## Extracted information
□ □ □ □ □

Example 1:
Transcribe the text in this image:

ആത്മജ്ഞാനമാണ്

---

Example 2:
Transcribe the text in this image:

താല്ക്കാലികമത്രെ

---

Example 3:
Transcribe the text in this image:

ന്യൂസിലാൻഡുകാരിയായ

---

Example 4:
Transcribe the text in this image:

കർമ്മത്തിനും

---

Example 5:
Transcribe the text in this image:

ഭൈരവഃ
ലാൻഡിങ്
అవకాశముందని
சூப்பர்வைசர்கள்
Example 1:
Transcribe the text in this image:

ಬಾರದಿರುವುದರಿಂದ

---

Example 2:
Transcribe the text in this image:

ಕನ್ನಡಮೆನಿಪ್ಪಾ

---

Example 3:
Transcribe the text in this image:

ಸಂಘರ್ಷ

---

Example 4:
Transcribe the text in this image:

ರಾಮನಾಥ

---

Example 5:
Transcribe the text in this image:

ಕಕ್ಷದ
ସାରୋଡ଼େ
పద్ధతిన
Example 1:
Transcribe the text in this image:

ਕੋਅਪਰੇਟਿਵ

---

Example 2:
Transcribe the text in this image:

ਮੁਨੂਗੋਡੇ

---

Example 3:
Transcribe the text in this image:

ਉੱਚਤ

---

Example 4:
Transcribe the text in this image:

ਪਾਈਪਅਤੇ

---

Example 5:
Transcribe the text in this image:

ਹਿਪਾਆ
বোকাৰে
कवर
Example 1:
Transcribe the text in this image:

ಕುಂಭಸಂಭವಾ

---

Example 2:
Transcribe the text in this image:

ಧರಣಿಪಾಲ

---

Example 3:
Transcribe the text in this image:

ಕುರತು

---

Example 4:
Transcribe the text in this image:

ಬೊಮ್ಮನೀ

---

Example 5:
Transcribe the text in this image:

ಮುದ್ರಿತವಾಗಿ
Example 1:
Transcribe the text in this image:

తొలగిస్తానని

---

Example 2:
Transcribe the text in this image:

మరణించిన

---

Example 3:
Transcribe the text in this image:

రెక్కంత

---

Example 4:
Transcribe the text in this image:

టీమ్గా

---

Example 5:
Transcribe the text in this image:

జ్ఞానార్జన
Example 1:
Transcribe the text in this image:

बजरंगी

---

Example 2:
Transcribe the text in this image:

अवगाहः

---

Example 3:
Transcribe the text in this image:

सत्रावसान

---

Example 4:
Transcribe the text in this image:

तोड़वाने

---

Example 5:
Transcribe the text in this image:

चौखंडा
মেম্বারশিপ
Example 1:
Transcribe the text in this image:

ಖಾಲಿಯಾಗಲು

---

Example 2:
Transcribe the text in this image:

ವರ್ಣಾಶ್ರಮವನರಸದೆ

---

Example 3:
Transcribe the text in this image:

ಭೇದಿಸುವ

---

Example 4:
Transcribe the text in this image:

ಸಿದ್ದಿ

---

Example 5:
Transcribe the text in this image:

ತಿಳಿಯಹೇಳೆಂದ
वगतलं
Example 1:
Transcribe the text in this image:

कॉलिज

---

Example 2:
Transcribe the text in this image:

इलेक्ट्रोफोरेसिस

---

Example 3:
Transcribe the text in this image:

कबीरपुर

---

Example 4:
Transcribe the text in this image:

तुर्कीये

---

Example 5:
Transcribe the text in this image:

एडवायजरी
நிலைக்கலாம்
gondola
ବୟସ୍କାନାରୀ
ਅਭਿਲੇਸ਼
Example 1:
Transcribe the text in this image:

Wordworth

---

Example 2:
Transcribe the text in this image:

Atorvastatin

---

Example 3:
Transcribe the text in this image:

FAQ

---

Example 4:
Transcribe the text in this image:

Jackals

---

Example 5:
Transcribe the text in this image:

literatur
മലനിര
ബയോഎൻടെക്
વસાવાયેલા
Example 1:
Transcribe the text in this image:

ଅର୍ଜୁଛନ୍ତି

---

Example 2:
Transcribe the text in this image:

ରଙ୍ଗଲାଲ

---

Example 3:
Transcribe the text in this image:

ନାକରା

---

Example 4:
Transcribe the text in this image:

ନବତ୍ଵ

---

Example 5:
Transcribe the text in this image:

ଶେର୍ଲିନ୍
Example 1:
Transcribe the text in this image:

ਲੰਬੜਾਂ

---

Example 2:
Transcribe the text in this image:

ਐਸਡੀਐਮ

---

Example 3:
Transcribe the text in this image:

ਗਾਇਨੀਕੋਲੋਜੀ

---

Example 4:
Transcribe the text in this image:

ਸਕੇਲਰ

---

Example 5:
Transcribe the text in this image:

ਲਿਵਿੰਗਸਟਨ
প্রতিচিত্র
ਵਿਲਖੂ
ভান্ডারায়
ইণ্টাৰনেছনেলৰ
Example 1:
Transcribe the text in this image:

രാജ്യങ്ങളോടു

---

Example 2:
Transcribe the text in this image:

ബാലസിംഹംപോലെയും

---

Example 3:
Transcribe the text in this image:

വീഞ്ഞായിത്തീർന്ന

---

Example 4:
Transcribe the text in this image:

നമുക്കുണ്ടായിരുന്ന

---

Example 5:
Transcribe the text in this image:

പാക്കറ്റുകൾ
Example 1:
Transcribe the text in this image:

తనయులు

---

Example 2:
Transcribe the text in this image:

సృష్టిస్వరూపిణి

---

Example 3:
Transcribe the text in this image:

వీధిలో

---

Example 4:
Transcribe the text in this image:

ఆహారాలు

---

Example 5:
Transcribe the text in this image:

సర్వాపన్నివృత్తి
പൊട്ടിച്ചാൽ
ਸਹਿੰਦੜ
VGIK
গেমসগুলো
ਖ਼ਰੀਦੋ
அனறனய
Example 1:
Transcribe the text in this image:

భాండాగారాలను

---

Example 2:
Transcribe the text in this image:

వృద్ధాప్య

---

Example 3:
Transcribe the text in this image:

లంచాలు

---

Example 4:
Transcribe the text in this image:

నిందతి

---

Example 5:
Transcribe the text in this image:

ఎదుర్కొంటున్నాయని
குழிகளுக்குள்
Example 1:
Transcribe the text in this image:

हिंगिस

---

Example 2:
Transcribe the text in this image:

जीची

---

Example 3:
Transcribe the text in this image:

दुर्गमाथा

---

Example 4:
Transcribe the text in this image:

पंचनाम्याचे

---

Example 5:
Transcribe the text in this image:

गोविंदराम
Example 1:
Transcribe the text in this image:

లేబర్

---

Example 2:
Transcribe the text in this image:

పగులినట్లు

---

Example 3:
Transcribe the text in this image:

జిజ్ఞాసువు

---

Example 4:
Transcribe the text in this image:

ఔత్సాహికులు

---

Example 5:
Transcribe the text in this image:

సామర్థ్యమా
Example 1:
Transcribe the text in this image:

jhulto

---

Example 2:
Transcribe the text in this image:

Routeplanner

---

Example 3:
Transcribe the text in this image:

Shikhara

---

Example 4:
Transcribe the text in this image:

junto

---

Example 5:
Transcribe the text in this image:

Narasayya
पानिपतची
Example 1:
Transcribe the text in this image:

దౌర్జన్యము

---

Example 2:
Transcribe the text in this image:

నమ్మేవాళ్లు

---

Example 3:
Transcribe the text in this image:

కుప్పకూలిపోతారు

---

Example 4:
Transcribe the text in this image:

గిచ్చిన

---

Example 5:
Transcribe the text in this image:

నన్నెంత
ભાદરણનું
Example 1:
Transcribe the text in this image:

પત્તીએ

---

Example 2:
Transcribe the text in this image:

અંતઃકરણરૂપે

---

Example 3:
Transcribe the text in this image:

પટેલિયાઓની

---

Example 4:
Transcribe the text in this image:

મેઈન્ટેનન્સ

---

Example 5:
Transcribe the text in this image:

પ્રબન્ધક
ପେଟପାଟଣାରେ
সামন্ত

□ □ □ □ □

## What you should do
The entries above are to be output exactly as they appear.

## Written answer
Example 1:
Transcribe the text in this image:

ആത്മജ്ഞാനമാണ്

---

Example 2:
Transcribe the text in this image:

താല്ക്കാലികമത്രെ

---

Example 3:
Transcribe the text in this image:

ന്യൂസിലാൻഡുകാരിയായ

---

Example 4:
Transcribe the text in this image:

കർമ്മത്തിനും

---

Example 5:
Transcribe the text in this image:

ഭൈരവഃ
ലാൻഡിങ്
అవకాశముందని
சூப்பர்வைசர்கள்
Example 1:
Transcribe the text in this image:

ಬಾರದಿರುವುದರಿಂದ

---

Example 2:
Transcribe the text in this image:

ಕನ್ನಡಮೆನಿಪ್ಪಾ

---

Example 3:
Transcribe the text in this image:

ಸಂಘರ್ಷ

---

Example 4:
Transcribe the text in this image:

ರಾಮನಾಥ

---

Example 5:
Transcribe the text in this image:

ಕಕ್ಷದ
ସାରୋଡ଼େ
పద్ధతిన
Example 1:
Transcribe the text in this image:

ਕੋਅਪਰੇਟਿਵ

---

Example 2:
Transcribe the text in this image:

ਮੁਨੂਗੋਡੇ

---

Example 3:
Transcribe the text in this image:

ਉੱਚਤ

---

Example 4:
Transcribe the text in this image:

ਪਾਈਪਅਤੇ

---

Example 5:
Transcribe the text in this image:

ਹਿਪਾਆ
বোকাৰে
कवर
Example 1:
Transcribe the text in this image:

ಕುಂಭಸಂಭವಾ

---

Example 2:
Transcribe the text in this image:

ಧರಣಿಪಾಲ

---

Example 3:
Transcribe the text in this image:

ಕುರತು

---

Example 4:
Transcribe the text in this image:

ಬೊಮ್ಮನೀ

---

Example 5:
Transcribe the text in this image:

ಮುದ್ರಿತವಾಗಿ
Example 1:
Transcribe the text in this image:

తొలగిస్తానని

---

Example 2:
Transcribe the text in this image:

మరణించిన

---

Example 3:
Transcribe the text in this image:

రెక్కంత

---

Example 4:
Transcribe the text in this image:

టీమ్గా

---

Example 5:
Transcribe the text in this image:

జ్ఞానార్జన
Example 1:
Transcribe the text in this image:

बजरंगी

---

Example 2:
Transcribe the text in this image:

अवगाहः

---

Example 3:
Transcribe the text in this image:

सत्रावसान

---

Example 4:
Transcribe the text in this image:

तोड़वाने

---

Example 5:
Transcribe the text in this image:

चौखंडा
মেম্বারশিপ
Example 1:
Transcribe the text in this image:

ಖಾಲಿಯಾಗಲು

---

Example 2:
Transcribe the text in this image:

ವರ್ಣಾಶ್ರಮವನರಸದೆ

---

Example 3:
Transcribe the text in this image:

ಭೇದಿಸುವ

---

Example 4:
Transcribe the text in this image:

ಸಿದ್ದಿ

---

Example 5:
Transcribe the text in this image:

ತಿಳಿಯಹೇಳೆಂದ
वगतलं
Example 1:
Transcribe the text in this image:

कॉलिज

---

Example 2:
Transcribe the text in this image:

इलेक्ट्रोफोरेसिस

---

Example 3:
Transcribe the text in this image:

कबीरपुर

---

Example 4:
Transcribe the text in this image:

तुर्कीये

---

Example 5:
Transcribe the text in this image:

एडवायजरी
நிலைக்கலாம்
gondola
ବୟସ୍କାନାରୀ
ਅਭਿਲੇਸ਼
Example 1:
Transcribe the text in this image:

Wordworth

---

Example 2:
Transcribe the text in this image:

Atorvastatin

---

Example 3:
Transcribe the text in this image:

FAQ

---

Example 4:
Transcribe the text in this image:

Jackals

---

Example 5:
Transcribe the text in this image:

literatur
മലനിര
ബയോഎൻടെക്
વસાવાયેલા
Example 1:
Transcribe the text in this image:

ଅର୍ଜୁଛନ୍ତି

---

Example 2:
Transcribe the text in this image:

ରଙ୍ଗଲାଲ

---

Example 3:
Transcribe the text in this image:

ନାକରା

---

Example 4:
Transcribe the text in this image:

ନବତ୍ଵ

---

Example 5:
Transcribe the text in this image:

ଶେର୍ଲିନ୍
Example 1:
Transcribe the text in this image:

ਲੰਬੜਾਂ

---

Example 2:
Transcribe the text in this image:

ਐਸਡੀਐਮ

---

Example 3:
Transcribe the text in this image:

ਗਾਇਨੀਕੋਲੋਜੀ

---

Example 4:
Transcribe the text in this image:

ਸਕੇਲਰ

---

Example 5:
Transcribe the text in this image:

ਲਿਵਿੰਗਸਟਨ
প্রতিচিত্র
ਵਿਲਖੂ
ভান্ডারায়
ইণ্টাৰনেছনেলৰ
Example 1:
Transcribe the text in this image:

രാജ്യങ്ങളോടു

---

Example 2:
Transcribe the text in this image:

ബാലസിംഹംപോലെയും

---

Example 3:
Transcribe the text in this image:

വീഞ്ഞായിത്തീർന്ന

---

Example 4:
Transcribe the text in this image:

നമുക്കുണ്ടായിരുന്ന

---

Example 5:
Transcribe the text in this image:

പാക്കറ്റുകൾ
Example 1:
Transcribe the text in this image:

తనయులు

---

Example 2:
Transcribe the text in this image:

సృష్టిస్వరూపిణి

---

Example 3:
Transcribe the text in this image:

వీధిలో

---

Example 4:
Transcribe the text in this image:

ఆహారాలు

---

Example 5:
Transcribe the text in this image:

సర్వాపన్నివృత్తి
പൊട്ടിച്ചാൽ
ਸਹਿੰਦੜ
VGIK
গেমসগুলো
ਖ਼ਰੀਦੋ
அனறனய
Example 1:
Transcribe the text in this image:

భాండాగారాలను

---

Example 2:
Transcribe the text in this image:

వృద్ధాప్య

---

Example 3:
Transcribe the text in this image:

లంచాలు

---

Example 4:
Transcribe the text in this image:

నిందతి

---

Example 5:
Transcribe the text in this image:

ఎదుర్కొంటున్నాయని
குழிகளுக்குள்
Example 1:
Transcribe the text in this image:

हिंगिस

---

Example 2:
Transcribe the text in this image:

जीची

---

Example 3:
Transcribe the text in this image:

दुर्गमाथा

---

Example 4:
Transcribe the text in this image:

पंचनाम्याचे

---

Example 5:
Transcribe the text in this image:

गोविंदराम
Example 1:
Transcribe the text in this image:

లేబర్

---

Example 2:
Transcribe the text in this image:

పగులినట్లు

---

Example 3:
Transcribe the text in this image:

జిజ్ఞాసువు

---

Example 4:
Transcribe the text in this image:

ఔత్సాహికులు

---

Example 5:
Transcribe the text in this image:

సామర్థ్యమా
Example 1:
Transcribe the text in this image:

jhulto

---

Example 2:
Transcribe the text in this image:

Routeplanner

---

Example 3:
Transcribe the text in this image:

Shikhara

---

Example 4:
Transcribe the text in this image:

junto

---

Example 5:
Transcribe the text in this image:

Narasayya
पानिपतची
Example 1:
Transcribe the text in this image:

దౌర్జన్యము

---

Example 2:
Transcribe the text in this image:

నమ్మేవాళ్లు

---

Example 3:
Transcribe the text in this image:

కుప్పకూలిపోతారు

---

Example 4:
Transcribe the text in this image:

గిచ్చిన

---

Example 5:
Transcribe the text in this image:

నన్నెంత
ભાદરણનું
Example 1:
Transcribe the text in this image:

પત્તીએ

---

Example 2:
Transcribe the text in this image:

અંતઃકરણરૂપે

---

Example 3:
Transcribe the text in this image:

પટેલિયાઓની

---

Example 4:
Transcribe the text in this image:

મેઈન્ટેનન્સ

---

Example 5:
Transcribe the text in this image:

પ્રબન્ધક
ପେଟପାଟଣାରେ
সামন্ত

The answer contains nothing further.